Many Afton residents spoke during the public hearing, airing their opinions regarding the project.
Afton resident and former Afton mayoral candidate Bob Dickie stated his concerns with the village being in poor condition and needing improvements.
“Something needs to happen in the village and something needs to happen soon,” he said. “Calling a task difficult is not an excuse for doing nothing.”
In regards to the Afton Center, Dickie did not directly voice his opinion of the project, but discussed that if the council and the applicant worked together, there could be progress made.
“The devil is in the details,” he said.
Afton resident Thomas Dematteo also spoke about the village.
“We need to think about what we want the village to look like,” he said.
Martin Stern from the design review committee said they have repeatedly tried to reach out to the applicant to discuss the details of the project, but the applicant has never attended.
The applicant, Jarvis, did not speak during the public hearing about his project, but Paul Brandt, who spoke on behalf of GJ&M, informed the planning commission that had never received notice from the design review committee, nor had they received any negative comments from the state regulating bodies, contrary to the staff report.
Brandt than began detailing the many errors he felt were in the staff report and the recommendation.
“It is unilateral, it is biased, it is inaccurate, and it is inappropriate,” he said.
Closing out the public hearing was former Afton mayor Charlie Devine, who has his own issues with the city in the form of the FOC, LLC and Atomic Properties lawsuit.
Devine began pointing out errors in the staff report as well, specifically in relation to the comprehensive plan and environmental impacts.
“This is an important project,” he said.
Devine veered off into political matters associated with the project and the commission.
“This project has been contentious because of the unwillingness and lack of cooperation,” he said.
Devine was quickly interrupted and asked to take his seat by planning commission chairwoman Barbara Ronningen.

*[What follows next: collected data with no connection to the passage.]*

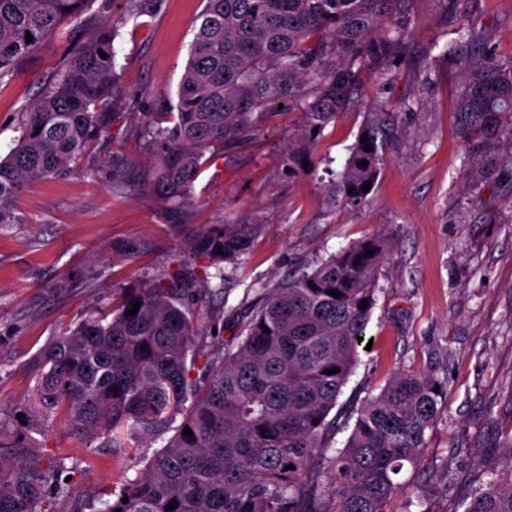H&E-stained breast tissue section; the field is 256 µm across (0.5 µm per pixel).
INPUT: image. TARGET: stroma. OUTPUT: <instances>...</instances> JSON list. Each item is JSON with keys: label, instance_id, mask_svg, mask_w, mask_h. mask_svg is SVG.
I'll return each instance as SVG.
<instances>
[{"label": "stroma", "instance_id": "1", "mask_svg": "<svg viewBox=\"0 0 512 512\" xmlns=\"http://www.w3.org/2000/svg\"><path fill=\"white\" fill-rule=\"evenodd\" d=\"M203 7V0H91L81 19L0 79L4 155L21 113L55 78L67 51L98 20L120 24V99L109 138L78 170L29 186L15 204L18 223L0 225V410L28 435L32 457L64 463L68 490L51 498V512H92L166 440L125 438L115 448L32 416L34 359L128 284L179 265L200 271L205 261L193 256L190 241L227 220L258 225L259 232L224 286L223 323L204 304L194 307L213 349L231 343L238 316L260 288L311 270L351 243L387 240L366 329L373 345L360 350L338 399L330 451L344 448L361 406L396 374H436L447 380V395L419 463L399 477L393 508L461 512L465 490L512 430V166L502 159L493 177H476L479 155L461 136L455 113L463 64L441 48L464 26L487 39L496 59H511L512 0H461L453 16L440 0H412L407 58L385 83L364 78L359 106L324 130L314 176H289L281 163L304 120L303 113H283L242 147L205 163L194 183L192 222L173 226L142 188L152 157L135 132L146 113L169 111L175 101ZM403 101L411 109L366 200L329 211L323 181L339 169L370 113ZM116 169L138 192L113 196Z\"/></svg>", "mask_w": 512, "mask_h": 512}]
</instances>
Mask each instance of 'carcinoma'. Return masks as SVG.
I'll use <instances>...</instances> for the list:
<instances>
[{
  "instance_id": "carcinoma-1",
  "label": "carcinoma",
  "mask_w": 512,
  "mask_h": 512,
  "mask_svg": "<svg viewBox=\"0 0 512 512\" xmlns=\"http://www.w3.org/2000/svg\"><path fill=\"white\" fill-rule=\"evenodd\" d=\"M409 2L205 0L176 115L147 116L136 133L154 160L145 189L166 206L170 223L192 221V187L204 158L239 148L280 105L305 114L282 162L295 177L313 173L320 133L360 102L362 71L385 80L407 53ZM88 3L0 0V77L64 22L80 18ZM116 28L101 20L22 113L15 146L0 157V224L20 223L13 204L25 188L76 168L108 137L117 101ZM444 54L466 61L456 106L463 136L484 152L503 136L512 141V61L493 58L470 30ZM407 110L403 103L367 121V141L356 139L324 186L330 210L366 199L362 185L375 181ZM134 189L123 172H112V195ZM257 232L256 224L210 225L191 250L215 269L216 287L206 271L195 286L183 269H169L122 289L112 308L38 356V411L46 419L92 437L124 427L137 435L174 431L97 512H394L397 477L419 462L446 381L424 372L396 375L358 411L345 448L327 456L331 413L358 363L387 243H353L312 271L261 289L236 349L210 352L187 298L194 291L224 297L221 264H237ZM136 303L137 314L127 315ZM330 369L335 373L325 374ZM186 427L192 435L183 434ZM25 448V438L0 417V512H46L49 491L64 492L61 464L44 468ZM329 475L334 486L327 489ZM486 475L467 489L464 512H512V433L503 435Z\"/></svg>"
}]
</instances>
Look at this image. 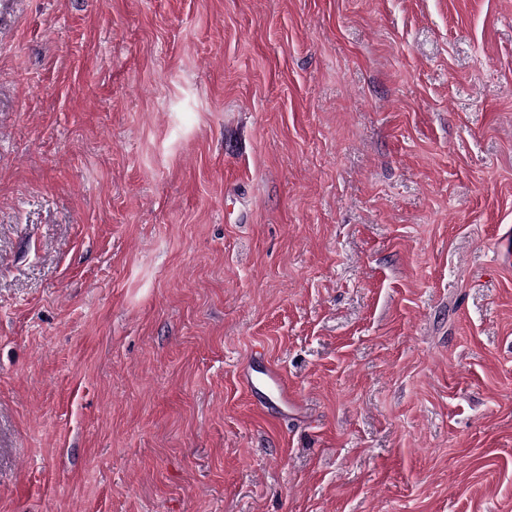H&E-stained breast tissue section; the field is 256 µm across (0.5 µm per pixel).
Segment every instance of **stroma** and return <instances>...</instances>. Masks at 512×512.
I'll return each mask as SVG.
<instances>
[{"mask_svg":"<svg viewBox=\"0 0 512 512\" xmlns=\"http://www.w3.org/2000/svg\"><path fill=\"white\" fill-rule=\"evenodd\" d=\"M507 225L512 0H19L0 512H512ZM264 354L255 350L244 365L241 383L253 402L261 411L288 410L296 398V393L288 383V378L271 364H264Z\"/></svg>","mask_w":512,"mask_h":512,"instance_id":"stroma-1","label":"stroma"}]
</instances>
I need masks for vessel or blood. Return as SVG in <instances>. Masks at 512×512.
<instances>
[{
    "label": "vessel or blood",
    "instance_id": "obj_1",
    "mask_svg": "<svg viewBox=\"0 0 512 512\" xmlns=\"http://www.w3.org/2000/svg\"><path fill=\"white\" fill-rule=\"evenodd\" d=\"M241 383L254 406L263 411H284L296 397L287 377L278 368L265 363L264 354L259 350L254 351L245 364Z\"/></svg>",
    "mask_w": 512,
    "mask_h": 512
}]
</instances>
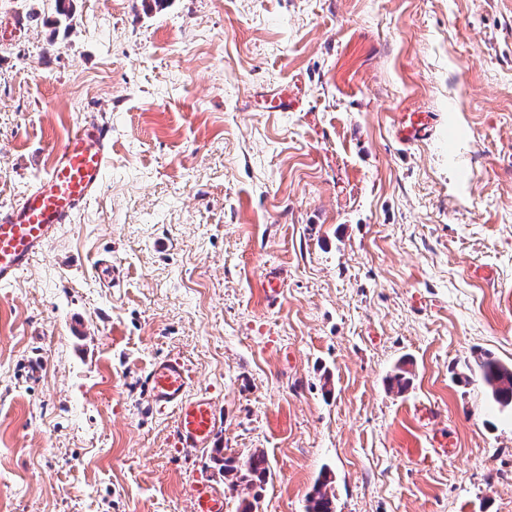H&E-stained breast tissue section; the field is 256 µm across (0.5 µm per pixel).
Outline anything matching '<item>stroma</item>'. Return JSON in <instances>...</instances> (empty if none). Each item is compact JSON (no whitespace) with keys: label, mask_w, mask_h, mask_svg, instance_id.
Segmentation results:
<instances>
[{"label":"stroma","mask_w":512,"mask_h":512,"mask_svg":"<svg viewBox=\"0 0 512 512\" xmlns=\"http://www.w3.org/2000/svg\"><path fill=\"white\" fill-rule=\"evenodd\" d=\"M70 9L0 0V207L112 125L100 192L0 284V512H190L227 485L215 447L264 452L259 512L322 477L336 512H512V409L478 367L512 365V0ZM172 355L212 448L151 402ZM144 378L153 405L175 414L172 436L177 445L207 448L216 432L215 405L204 394L189 393L190 376L184 361L174 356L155 361ZM224 494L205 482H198L192 492V512H224Z\"/></svg>","instance_id":"obj_1"}]
</instances>
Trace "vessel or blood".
<instances>
[{
    "label": "vessel or blood",
    "mask_w": 512,
    "mask_h": 512,
    "mask_svg": "<svg viewBox=\"0 0 512 512\" xmlns=\"http://www.w3.org/2000/svg\"><path fill=\"white\" fill-rule=\"evenodd\" d=\"M112 163V127L95 119L76 124L53 155L47 174L16 203L0 209V283L11 282L101 188ZM156 408L175 414L172 436L180 447H208L216 432L215 405L189 392L181 358L153 362L145 372ZM192 512H225L224 496L205 482L192 492Z\"/></svg>",
    "instance_id": "1"
}]
</instances>
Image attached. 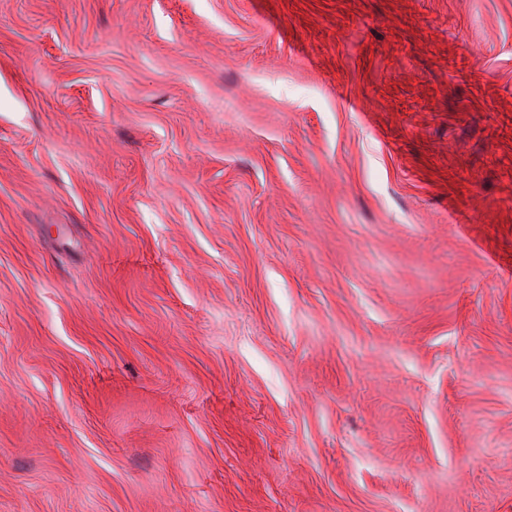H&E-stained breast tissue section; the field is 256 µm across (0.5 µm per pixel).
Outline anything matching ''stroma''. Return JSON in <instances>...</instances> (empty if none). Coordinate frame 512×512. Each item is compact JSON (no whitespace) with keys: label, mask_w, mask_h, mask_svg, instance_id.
Wrapping results in <instances>:
<instances>
[{"label":"stroma","mask_w":512,"mask_h":512,"mask_svg":"<svg viewBox=\"0 0 512 512\" xmlns=\"http://www.w3.org/2000/svg\"><path fill=\"white\" fill-rule=\"evenodd\" d=\"M0 512H512V0H0Z\"/></svg>","instance_id":"obj_1"}]
</instances>
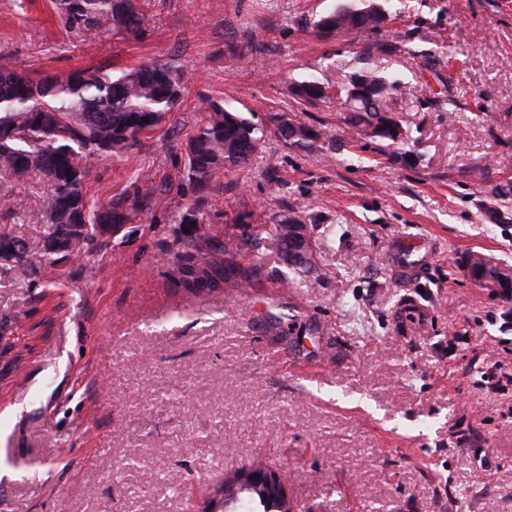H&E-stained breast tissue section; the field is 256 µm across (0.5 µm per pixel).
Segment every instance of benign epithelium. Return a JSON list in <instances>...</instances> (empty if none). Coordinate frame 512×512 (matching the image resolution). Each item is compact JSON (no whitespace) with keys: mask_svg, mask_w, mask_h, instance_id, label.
<instances>
[{"mask_svg":"<svg viewBox=\"0 0 512 512\" xmlns=\"http://www.w3.org/2000/svg\"><path fill=\"white\" fill-rule=\"evenodd\" d=\"M249 491L258 492L267 501L278 504L280 512L288 510L287 485L276 468L263 464L245 467L224 479V484L214 490L209 512H230L240 496Z\"/></svg>","mask_w":512,"mask_h":512,"instance_id":"benign-epithelium-1","label":"benign epithelium"}]
</instances>
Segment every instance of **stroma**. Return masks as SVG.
I'll return each mask as SVG.
<instances>
[{"mask_svg": "<svg viewBox=\"0 0 512 512\" xmlns=\"http://www.w3.org/2000/svg\"><path fill=\"white\" fill-rule=\"evenodd\" d=\"M336 0H141L138 38L62 35L49 0H0V64L60 76L153 60L186 68L179 106L140 147L97 161L92 202L150 175L152 206L90 257L0 263V512H189L226 473L279 468L297 512H512V301L463 275L481 251L512 265V0H389L382 30L351 42L316 32ZM375 71L410 125L404 156L340 132L335 100L299 104L294 83L340 88ZM224 100L267 129L253 165L204 200L184 178L181 143L202 100ZM339 134L284 145L272 117ZM43 186L0 197V223ZM197 204L223 239L300 212L320 278L293 277L268 241L254 288L228 297L174 281V215ZM423 237L432 258L412 281L394 248ZM414 304L412 320L401 309Z\"/></svg>", "mask_w": 512, "mask_h": 512, "instance_id": "stroma-1", "label": "stroma"}]
</instances>
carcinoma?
<instances>
[{
    "label": "carcinoma",
    "instance_id": "1",
    "mask_svg": "<svg viewBox=\"0 0 512 512\" xmlns=\"http://www.w3.org/2000/svg\"><path fill=\"white\" fill-rule=\"evenodd\" d=\"M52 4L60 30L71 37L96 40L115 31L135 39L142 28L137 0H52ZM383 19L382 6L375 0L340 3L321 15L314 28L355 42L378 30ZM360 78L373 99L344 109L343 124L361 137L379 138L393 147L407 143V121L383 101L397 89V82L371 71ZM187 80L181 67L163 61L117 75L85 68L63 77H33L19 65L0 64V185L39 178L47 187L43 206L28 215L30 222L40 226L38 237L20 239L11 225L0 224V260L23 268L33 254L50 259L87 252L94 240L104 239L150 208V192L138 189L95 207L86 194V180L93 161L133 150L141 135L158 128L178 105ZM326 89L319 81H302L293 87V95L313 102L326 99ZM201 112L202 123L186 145L185 168L186 179L200 196L208 193L220 174L249 166L262 152L266 137L264 128L224 106L222 100L208 99ZM296 127L295 136L277 127L278 138L287 146L303 148L331 139L327 132L305 124ZM178 224L176 283L211 290L221 281L238 291L254 287L265 262L240 266L234 246L223 241L194 207L181 213ZM263 234L293 270L309 279L319 277L311 246L292 254L294 242L308 240L307 224L299 216L246 229L241 241L249 244ZM464 264L484 270L485 282L476 286L512 300V266L479 251L466 255Z\"/></svg>",
    "mask_w": 512,
    "mask_h": 512
}]
</instances>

“We don’t have to tolerate continually being criticized by people in the audience,” she said.
Once the public hearing was closed, it was finally the commissioners turn to speak on the project.
“I am very disappointed that we weren’t given the full project to consider,” commissioner Jim Fox said. “We only have the project narrative.”
Commissioner Richard Bend voiced his frustration with the entire process because they were being put in the middle of a conflict, without having the proper materials.
“There is not an applicant pushing an application,” he said. “If we haven’t got a plan in front of us, what are we supposed to do.
“There is an application that may or may not exist and we’re denying that and if the application doesn’t exist, our motion is moot.”
Bend said he reluctantly made the motion to recommend denial the application.
Commissioner Scott Patten raised the point however, that if the applicant should so choose, they can resubmit an application.
“At the end of the day, nobody’s been hurt necessarily,” he said.
Next, the CUP will go before the city council.